Directions -
**1.** In the Luna Laws text, by what percentage did voters strike down Proposition 3?
**2.** Return the passage of the Luna Laws text from "Properly chastised, both" to "2011 legislative session.", copied word for word.

Selected text -
------------------------------------
Their mission was to end a bitter teachers' strike.
Both sides were dug in.
Until, that is, a local minister upbraided teachers and school board members alike.
He didn't know who was right. Didn't care.
But, he told the warring parties, "You're doing this on my kids' time."
Properly chastised, both sides returned to the table. The strike ended. Kids went back to school.
Two years of fighting the Luna Laws leaves Idaho in much the same kind of stalemate.
Acting in bad faith, Idaho schools Superintendent Tom Luna gave birth to his agenda - undermining teacher collective bargaining rights, imposing merit pay in lieu of substantive base pay improvement and siphoning off money from classroom teachers to technology and online instruction. He gave no hint of his plans until safely re-elected two years ago and then sprung it on the public as a fait accompli during the 2011 legislative session.
And when the people he shut out of the process - teachers, administrators, parents, school board members and critics - rose up and put the Luna Laws up for a referendum vote, he doubled down on that strategy. His defense became a personal battle against foes he characterized as union bosses.
Tuesday, a Republican electorate issued a rebuke to this Republican official - striking down Proposition 1 (collective bargaining) by 57.3 percent, Proposition 2 (merit pay) by 58 percent and Proposition 3 (laptops and online instruction) by a stunning 66.7 percent.
Clearly Luna is no longer in any position to lead Idaho education. With little formal power, his office has only the opportunity to influence others. Luna's influence has been liquidated.
But in repealing the Luna Laws, Idaho voters retained the same overwhelmingly Republican Legislature that passed those laws in the first place. By and large, this is a group that sees education as a financial drain and teachers as political adversaries.
------------------------------------
Dataset rows -
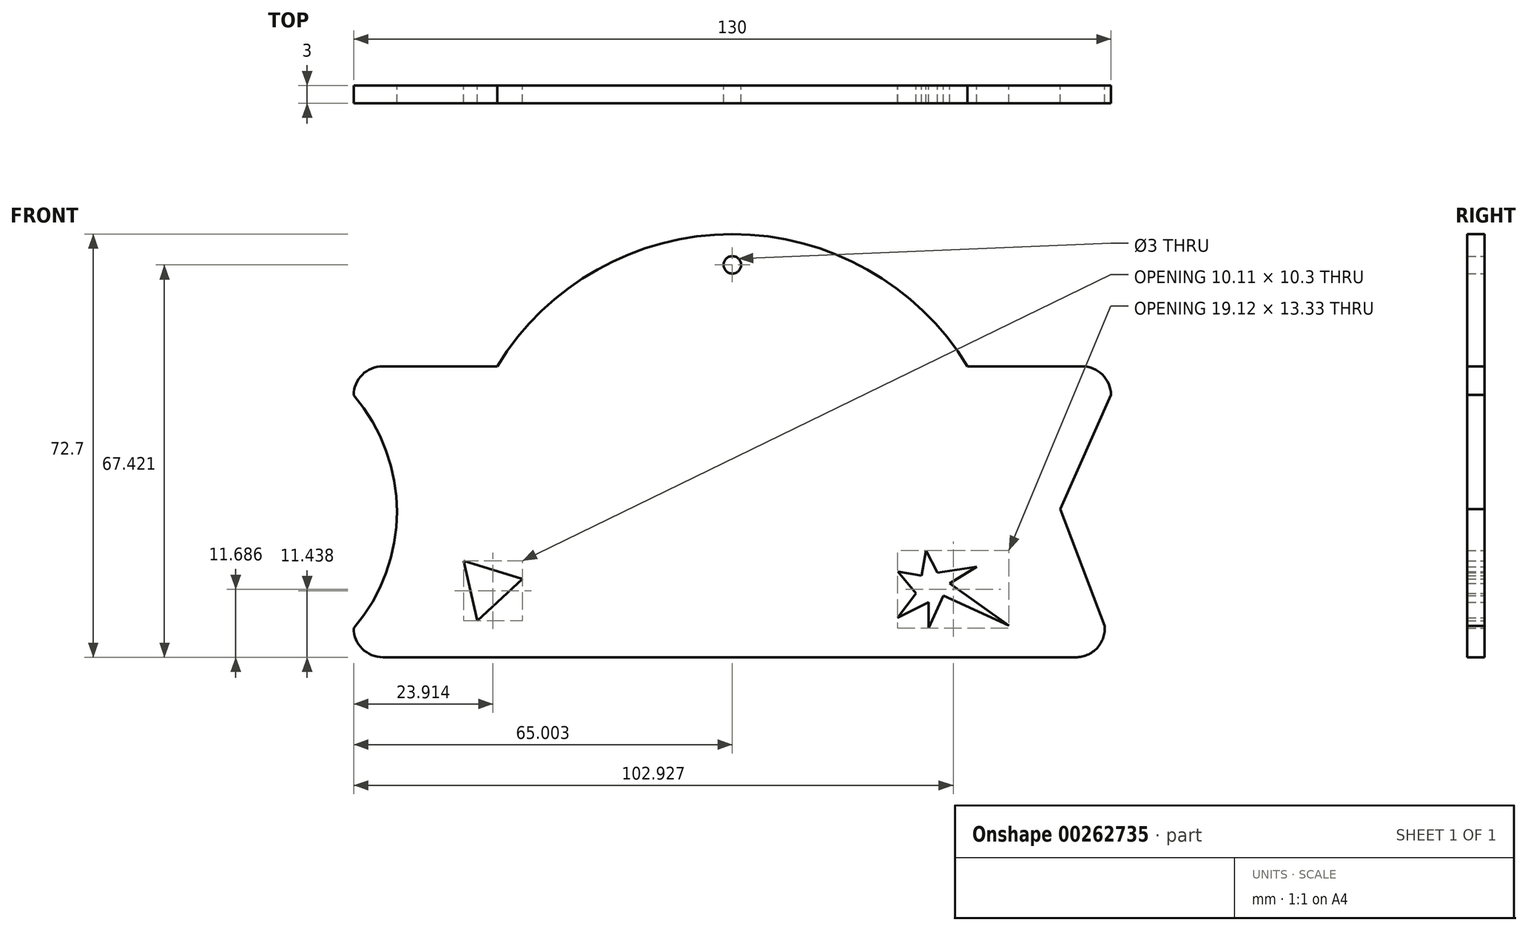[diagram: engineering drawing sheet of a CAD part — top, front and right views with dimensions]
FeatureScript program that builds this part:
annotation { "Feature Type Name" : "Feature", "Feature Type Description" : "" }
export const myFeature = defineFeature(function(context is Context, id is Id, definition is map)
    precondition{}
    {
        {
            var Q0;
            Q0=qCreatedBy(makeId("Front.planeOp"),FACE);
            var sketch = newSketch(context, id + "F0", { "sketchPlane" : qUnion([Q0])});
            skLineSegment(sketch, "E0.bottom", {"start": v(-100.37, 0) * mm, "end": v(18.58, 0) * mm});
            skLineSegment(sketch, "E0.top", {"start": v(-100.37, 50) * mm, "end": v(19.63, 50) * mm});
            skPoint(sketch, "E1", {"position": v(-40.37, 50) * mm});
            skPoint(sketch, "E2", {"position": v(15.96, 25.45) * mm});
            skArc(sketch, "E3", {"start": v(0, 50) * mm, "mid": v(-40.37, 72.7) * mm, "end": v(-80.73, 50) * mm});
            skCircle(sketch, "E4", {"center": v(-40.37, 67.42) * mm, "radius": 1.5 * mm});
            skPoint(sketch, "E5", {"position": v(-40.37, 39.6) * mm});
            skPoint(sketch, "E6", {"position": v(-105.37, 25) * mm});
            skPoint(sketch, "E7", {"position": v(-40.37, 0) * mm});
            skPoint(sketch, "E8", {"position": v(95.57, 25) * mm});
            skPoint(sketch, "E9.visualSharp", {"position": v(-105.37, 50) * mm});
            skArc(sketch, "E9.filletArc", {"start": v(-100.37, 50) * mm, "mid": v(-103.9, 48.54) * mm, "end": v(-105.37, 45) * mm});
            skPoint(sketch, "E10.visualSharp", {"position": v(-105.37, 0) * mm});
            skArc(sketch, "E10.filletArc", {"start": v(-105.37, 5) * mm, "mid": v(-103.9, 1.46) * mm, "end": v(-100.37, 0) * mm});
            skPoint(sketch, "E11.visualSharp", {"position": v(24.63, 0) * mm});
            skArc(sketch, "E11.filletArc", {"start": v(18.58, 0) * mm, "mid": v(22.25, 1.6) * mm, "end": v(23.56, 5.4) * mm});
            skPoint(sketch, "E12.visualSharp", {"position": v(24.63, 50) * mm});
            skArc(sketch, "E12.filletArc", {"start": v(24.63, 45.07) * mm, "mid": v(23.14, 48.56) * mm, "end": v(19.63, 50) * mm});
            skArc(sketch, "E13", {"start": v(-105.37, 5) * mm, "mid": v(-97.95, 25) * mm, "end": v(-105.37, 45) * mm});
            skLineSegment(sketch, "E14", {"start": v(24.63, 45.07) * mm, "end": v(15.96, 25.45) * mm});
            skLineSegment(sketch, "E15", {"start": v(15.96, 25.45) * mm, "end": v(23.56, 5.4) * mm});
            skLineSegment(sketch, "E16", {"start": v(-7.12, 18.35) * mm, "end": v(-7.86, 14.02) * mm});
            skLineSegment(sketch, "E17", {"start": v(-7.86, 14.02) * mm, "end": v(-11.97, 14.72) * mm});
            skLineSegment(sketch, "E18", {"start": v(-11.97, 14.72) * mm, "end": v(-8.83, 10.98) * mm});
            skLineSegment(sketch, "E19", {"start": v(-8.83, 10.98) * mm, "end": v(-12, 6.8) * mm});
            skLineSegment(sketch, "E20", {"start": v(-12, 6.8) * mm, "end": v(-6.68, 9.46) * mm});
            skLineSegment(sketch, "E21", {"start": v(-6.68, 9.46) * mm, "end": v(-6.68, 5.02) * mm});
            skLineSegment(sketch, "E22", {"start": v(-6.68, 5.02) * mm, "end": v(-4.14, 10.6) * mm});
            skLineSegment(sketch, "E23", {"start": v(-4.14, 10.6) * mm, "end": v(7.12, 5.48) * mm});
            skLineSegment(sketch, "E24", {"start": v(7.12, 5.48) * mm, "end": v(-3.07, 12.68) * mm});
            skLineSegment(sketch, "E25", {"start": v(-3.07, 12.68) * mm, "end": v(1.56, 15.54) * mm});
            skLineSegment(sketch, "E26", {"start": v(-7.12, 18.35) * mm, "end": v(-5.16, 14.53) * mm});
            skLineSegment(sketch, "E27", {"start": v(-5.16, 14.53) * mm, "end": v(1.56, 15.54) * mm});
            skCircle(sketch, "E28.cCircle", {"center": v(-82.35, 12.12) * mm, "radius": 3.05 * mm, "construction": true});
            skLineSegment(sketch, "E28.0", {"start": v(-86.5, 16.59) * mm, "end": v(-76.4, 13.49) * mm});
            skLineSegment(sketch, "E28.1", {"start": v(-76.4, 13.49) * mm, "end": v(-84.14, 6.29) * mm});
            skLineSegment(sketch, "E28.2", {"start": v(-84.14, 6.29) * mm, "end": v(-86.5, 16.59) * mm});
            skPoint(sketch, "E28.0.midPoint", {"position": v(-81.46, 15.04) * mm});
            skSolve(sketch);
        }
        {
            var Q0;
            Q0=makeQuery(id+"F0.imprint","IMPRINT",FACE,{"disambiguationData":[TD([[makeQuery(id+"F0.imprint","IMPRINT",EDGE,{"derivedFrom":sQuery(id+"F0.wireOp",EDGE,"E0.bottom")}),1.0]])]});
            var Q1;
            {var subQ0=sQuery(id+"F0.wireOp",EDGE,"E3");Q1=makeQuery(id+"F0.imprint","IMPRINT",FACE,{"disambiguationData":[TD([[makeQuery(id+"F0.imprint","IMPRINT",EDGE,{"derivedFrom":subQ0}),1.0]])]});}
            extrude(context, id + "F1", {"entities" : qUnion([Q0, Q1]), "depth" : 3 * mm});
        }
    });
------------------------------------
Expected responses -
**1.** 66.7 percent

**2.**
Properly chastised, both sides returned to the table. The strike ended. Kids went back to school.
Two years of fighting the Luna Laws leaves Idaho in much the same kind of stalemate.
Acting in bad faith, Idaho schools Superintendent Tom Luna gave birth to his agenda - undermining teacher collective bargaining rights, imposing merit pay in lieu of substantive base pay improvement and siphoning off money from classroom teachers to technology and online instruction. He gave no hint of his plans until safely re-elected two years ago and then sprung it on the public as a fait accompli during the 2011 legislative session.